# [Activities]
1. Reproduce everything in the passage on choosing a nursing program from "In addition, she" down to "to multicultural students.", word for word.
2. Extend the passage on choosing a nursing program, starting right after its final sentence.

::: Text segment :::

Going to school while working full-time as a nurse and raising a four-year-old with her husband isn’t easy, so Ashley Willie knew she wanted an online nursing program with supportive instructors and a flexible schedule.
“I wanted instructors who were interested in their students’ personal and career goals as well as their educational goals,” she said.
In addition, she said, “I was looking for a program that didn’t require me to be online at a certain time. I wanted more freedom and autonomy.”
Willie said prospective nursing students should look at what kind of financial support and resources are available for minority students, as well as what past and current students and instructors have to say about the program. And of course, they should check the matriculation rate and accreditation of a school, she said.
Financial support: putting your money where your mouth is
Sheldon Fields, the inaugural associate dean for equity and inclusion at the Penn State Ross and Carol Nese College of Nursing, agreed that prospective students should look at what kind of financial resources an institution commits to multicultural students.

::: Provided material :::

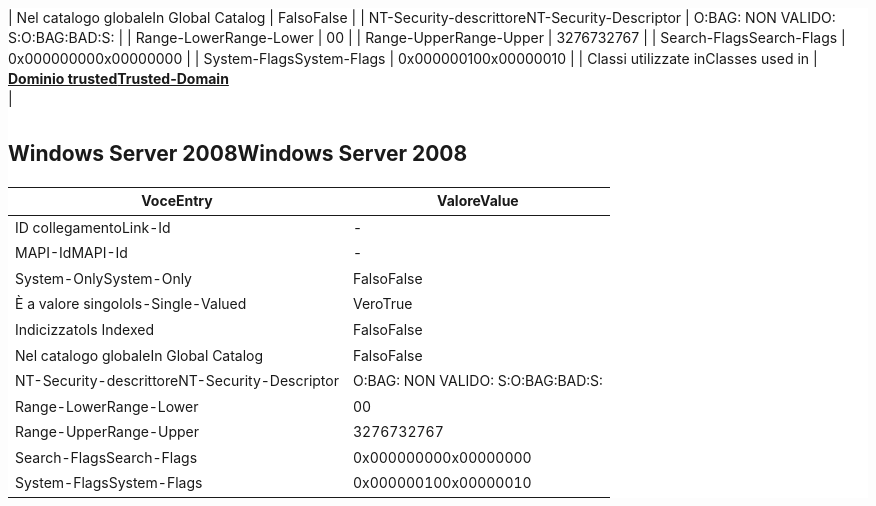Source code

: | <span data-ttu-id="a3f9b-190">Nel catalogo globale</span><span class="sxs-lookup"><span data-stu-id="a3f9b-190">In Global Catalog</span></span>      | <span data-ttu-id="a3f9b-191">Falso</span><span class="sxs-lookup"><span data-stu-id="a3f9b-191">False</span></span>                                                |
| <span data-ttu-id="a3f9b-192">NT-Security-descrittore</span><span class="sxs-lookup"><span data-stu-id="a3f9b-192">NT-Security-Descriptor</span></span> | <span data-ttu-id="a3f9b-193">O:BAG: NON VALIDO: S:</span><span class="sxs-lookup"><span data-stu-id="a3f9b-193">O:BAG:BAD:S:</span></span>                                         |
| <span data-ttu-id="a3f9b-194">Range-Lower</span><span class="sxs-lookup"><span data-stu-id="a3f9b-194">Range-Lower</span></span>            | <span data-ttu-id="a3f9b-195">0</span><span class="sxs-lookup"><span data-stu-id="a3f9b-195">0</span></span>                                                    |
| <span data-ttu-id="a3f9b-196">Range-Upper</span><span class="sxs-lookup"><span data-stu-id="a3f9b-196">Range-Upper</span></span>            | <span data-ttu-id="a3f9b-197">32767</span><span class="sxs-lookup"><span data-stu-id="a3f9b-197">32767</span></span>                                                |
| <span data-ttu-id="a3f9b-198">Search-Flags</span><span class="sxs-lookup"><span data-stu-id="a3f9b-198">Search-Flags</span></span>           | <span data-ttu-id="a3f9b-199">0x00000000</span><span class="sxs-lookup"><span data-stu-id="a3f9b-199">0x00000000</span></span>                                           |
| <span data-ttu-id="a3f9b-200">System-Flags</span><span class="sxs-lookup"><span data-stu-id="a3f9b-200">System-Flags</span></span>           | <span data-ttu-id="a3f9b-201">0x00000010</span><span class="sxs-lookup"><span data-stu-id="a3f9b-201">0x00000010</span></span>                                           |
| <span data-ttu-id="a3f9b-202">Classi utilizzate in</span><span class="sxs-lookup"><span data-stu-id="a3f9b-202">Classes used in</span></span>        | [<span data-ttu-id="a3f9b-203">**Dominio trusted**</span><span class="sxs-lookup"><span data-stu-id="a3f9b-203">**Trusted-Domain**</span></span>](c-trusteddomain.md)<br/> |



## <a name="windows-server-2008"></a><span data-ttu-id="a3f9b-204">Windows Server 2008</span><span class="sxs-lookup"><span data-stu-id="a3f9b-204">Windows Server 2008</span></span>



| <span data-ttu-id="a3f9b-205">Voce</span><span class="sxs-lookup"><span data-stu-id="a3f9b-205">Entry</span></span> | <span data-ttu-id="a3f9b-206">Valore</span><span class="sxs-lookup"><span data-stu-id="a3f9b-206">Value</span></span> |
|------------------------|------------------------------------------------------|
| <span data-ttu-id="a3f9b-207">ID collegamento</span><span class="sxs-lookup"><span data-stu-id="a3f9b-207">Link-Id</span></span>                | \-                                                   |
| <span data-ttu-id="a3f9b-208">MAPI-Id</span><span class="sxs-lookup"><span data-stu-id="a3f9b-208">MAPI-Id</span></span>                | \-                                                   |
| <span data-ttu-id="a3f9b-209">System-Only</span><span class="sxs-lookup"><span data-stu-id="a3f9b-209">System-Only</span></span>            | <span data-ttu-id="a3f9b-210">Falso</span><span class="sxs-lookup"><span data-stu-id="a3f9b-210">False</span></span>                                                |
| <span data-ttu-id="a3f9b-211">È a valore singolo</span><span class="sxs-lookup"><span data-stu-id="a3f9b-211">Is-Single-Valued</span></span>       | <span data-ttu-id="a3f9b-212">Vero</span><span class="sxs-lookup"><span data-stu-id="a3f9b-212">True</span></span>                                                 |
| <span data-ttu-id="a3f9b-213">Indicizzato</span><span class="sxs-lookup"><span data-stu-id="a3f9b-213">Is Indexed</span></span>             | <span data-ttu-id="a3f9b-214">Falso</span><span class="sxs-lookup"><span data-stu-id="a3f9b-214">False</span></span>                                                |
| <span data-ttu-id="a3f9b-215">Nel catalogo globale</span><span class="sxs-lookup"><span data-stu-id="a3f9b-215">In Global Catalog</span></span>      | <span data-ttu-id="a3f9b-216">Falso</span><span class="sxs-lookup"><span data-stu-id="a3f9b-216">False</span></span>                                                |
| <span data-ttu-id="a3f9b-217">NT-Security-descrittore</span><span class="sxs-lookup"><span data-stu-id="a3f9b-217">NT-Security-Descriptor</span></span> | <span data-ttu-id="a3f9b-218">O:BAG: NON VALIDO: S:</span><span class="sxs-lookup"><span data-stu-id="a3f9b-218">O:BAG:BAD:S:</span></span>                                         |
| <span data-ttu-id="a3f9b-219">Range-Lower</span><span class="sxs-lookup"><span data-stu-id="a3f9b-219">Range-Lower</span></span>            | <span data-ttu-id="a3f9b-220">0</span><span class="sxs-lookup"><span data-stu-id="a3f9b-220">0</span></span>                                                    |
| <span data-ttu-id="a3f9b-221">Range-Upper</span><span class="sxs-lookup"><span data-stu-id="a3f9b-221">Range-Upper</span></span>            | <span data-ttu-id="a3f9b-222">32767</span><span class="sxs-lookup"><span data-stu-id="a3f9b-222">32767</span></span>                                                |
| <span data-ttu-id="a3f9b-223">Search-Flags</span><span class="sxs-lookup"><span data-stu-id="a3f9b-223">Search-Flags</span></span>           | <span data-ttu-id="a3f9b-224">0x00000000</span><span class="sxs-lookup"><span data-stu-id="a3f9b-224">0x00000000</span></span>                                           |
| <span data-ttu-id="a3f9b-225">System-Flags</span><span class="sxs-lookup"><span data-stu-id="a3f9b-225">System-Flags</span></span>           | <span data-ttu-id="a3f9b-226">0x00000010</span><span class="sxs-lookup"><span data-stu-id="a3f9b-226">0x00000010</span></span>                                           |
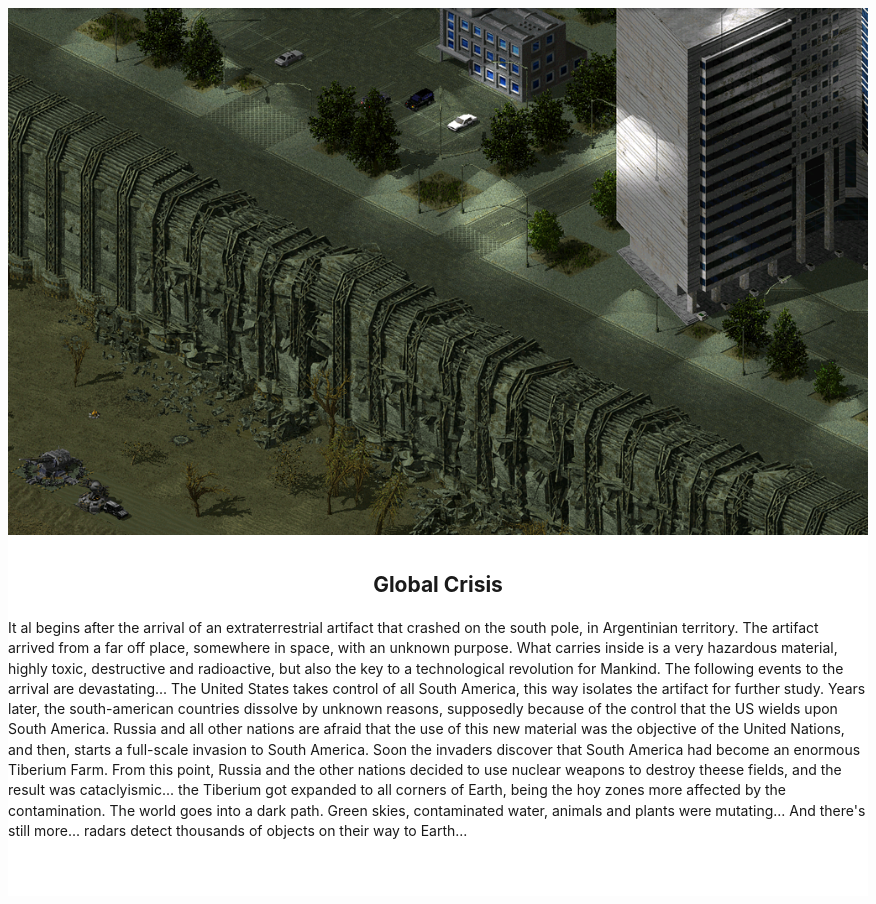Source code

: ![](./assets/crisis.png)

## <center>Global Crisis<center>

It al begins after the arrival of an extraterrestrial artifact that crashed on the south pole, in Argentinian territory. The artifact arrived from a far off place, somewhere in space, with an unknown purpose. What carries inside is a very hazardous material, highly toxic, destructive and radioactive, but also the key to a technological revolution for Mankind. The following events to the arrival are devastating... The United States takes control of all South America, this way isolates the artifact for further study. Years later, the south-american countries dissolve by unknown reasons, supposedly because of the control that the US wields upon South America. Russia and all other nations are afraid that the use of this new material was the objective of the United Nations, and then, starts a full-scale invasion to South America. Soon the invaders discover that South America had become an enormous Tiberium Farm. From this point, Russia and the other nations decided to use nuclear weapons to destroy theese fields, and the result was cataclyismic... the Tiberium got expanded to all corners of Earth, being the hoy zones more affected by the contamination. The world goes into a dark path. Green skies, contaminated water, animals and plants were mutating... And there's still more... radars detect thousands of objects on their way to Earth...

<br><br>
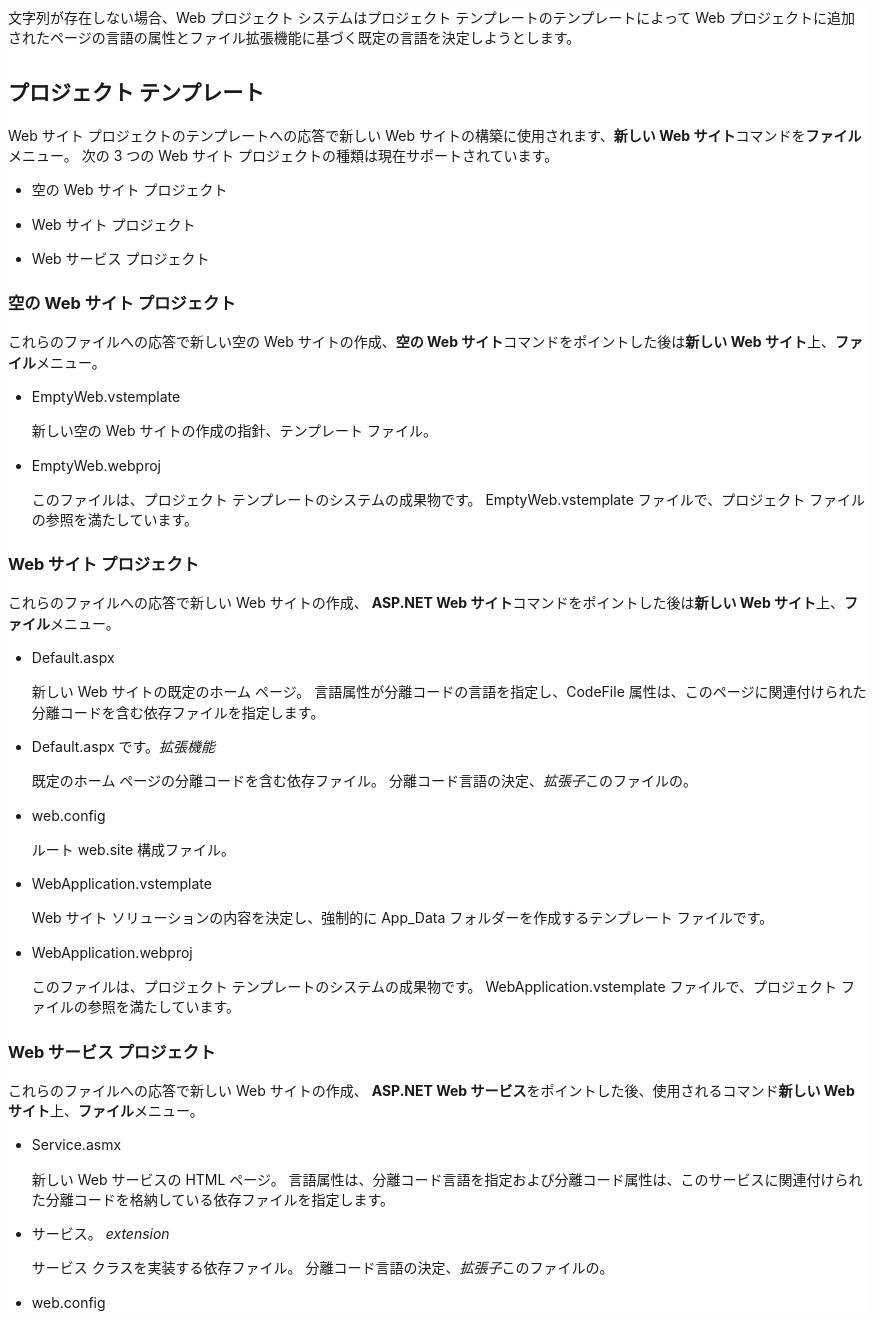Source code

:  文字列が存在しない場合、Web プロジェクト システムはプロジェクト テンプレートのテンプレートによって Web プロジェクトに追加されたページの言語の属性とファイル拡張機能に基づく既定の言語を決定しようとします。  
  
## <a name="project-templates"></a>プロジェクト テンプレート  
 Web サイト プロジェクトのテンプレートへの応答で新しい Web サイトの構築に使用されます、**新しい Web サイト**コマンドを**ファイル**メニュー。 次の 3 つの Web サイト プロジェクトの種類は現在サポートされています。  
  
-   空の Web サイト プロジェクト  
  
-   Web サイト プロジェクト  
  
-   Web サービス プロジェクト  
  
### <a name="empty-web-site-projects"></a>空の Web サイト プロジェクト  
 これらのファイルへの応答で新しい空の Web サイトの作成、**空の Web サイト**コマンドをポイントした後は**新しい Web サイト**上、**ファイル**メニュー。  
  
-   EmptyWeb.vstemplate  
  
     新しい空の Web サイトの作成の指針、テンプレート ファイル。  
  
-   EmptyWeb.webproj  
  
     このファイルは、プロジェクト テンプレートのシステムの成果物です。 EmptyWeb.vstemplate ファイルで、プロジェクト ファイルの参照を満たしています。  
  
### <a name="web-site-projects"></a>Web サイト プロジェクト  
 これらのファイルへの応答で新しい Web サイトの作成、 **ASP.NET Web サイト**コマンドをポイントした後は**新しい Web サイト**上、**ファイル**メニュー。  
  
-   Default.aspx  
  
     新しい Web サイトの既定のホーム ページ。 言語属性が分離コードの言語を指定し、CodeFile 属性は、このページに関連付けられた分離コードを含む依存ファイルを指定します。  
  
-   Default.aspx です。*拡張機能*  
  
     既定のホーム ページの分離コードを含む依存ファイル。 分離コード言語の決定、*拡張子*このファイルの。  
  
-   web.config  
  
     ルート web.site 構成ファイル。  
  
-   WebApplication.vstemplate  
  
     Web サイト ソリューションの内容を決定し、強制的に App_Data フォルダーを作成するテンプレート ファイルです。  
  
-   WebApplication.webproj  
  
     このファイルは、プロジェクト テンプレートのシステムの成果物です。 WebApplication.vstemplate ファイルで、プロジェクト ファイルの参照を満たしています。  
  
### <a name="web-service-projects"></a>Web サービス プロジェクト  
 これらのファイルへの応答で新しい Web サイトの作成、 **ASP.NET Web サービス**をポイントした後、使用されるコマンド**新しい Web サイト**上、**ファイル**メニュー。  
  
-   Service.asmx  
  
     新しい Web サービスの HTML ページ。 言語属性は、分離コード言語を指定および分離コード属性は、このサービスに関連付けられた分離コードを格納している依存ファイルを指定します。  
  
-   サービス。 *extension*  
  
     サービス クラスを実装する依存ファイル。 分離コード言語の決定、*拡張子*このファイルの。  
  
-   web.config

:::

# [Results for the exercise]
1.
In addition, she said, “I was looking for a program that didn’t require me to be online at a certain time. I wanted more freedom and autonomy.”
Willie said prospective nursing students should look at what kind of financial support and resources are available for minority students, as well as what past and current students and instructors have to say about the program. And of course, they should check the matriculation rate and accreditation of a school, she said.
Financial support: putting your money where your mouth is
Sheldon Fields, the inaugural associate dean for equity and inclusion at the Penn State Ross and Carol Nese College of Nursing, agreed that prospective students should look at what kind of financial resources an institution commits to multicultural students.

2.
Sheldon Fields, PhD, RN, CRNP, FNP-BC, AACRN, FNAP, FAANP, FAAN. Associate Dean for Equity and Inclusion, Ross and Carol Nese College of Nursing.
“To put their money where their mouths are, schools need to be committing resources — sponsoring lecture series, offering scholarships, resources specifically focused on supporting multicultural students,” he said.
Fields, who has been a nurse for 30 years, said schools should have a clear stance on diversity, equity and inclusion that is reflected in their mission statement and their strategic plan, which should be available online, and should also teach diversity, equity and inclusion issues as part of their undergraduate and graduate curricula.
If there are no multicultural nursing student groups and the topic appears to be ignored, “It’s a big red flag,” Fields said. “A multicultural student is not going to find support for who they are, for the unique perspectives and talents that they bring, and the needs they have.”
Fields urged prospective students to look carefully at a school’s nursing faculty.
“It’s one thing to say you want a diverse faculty; it’s another to actually make it happen,” he said.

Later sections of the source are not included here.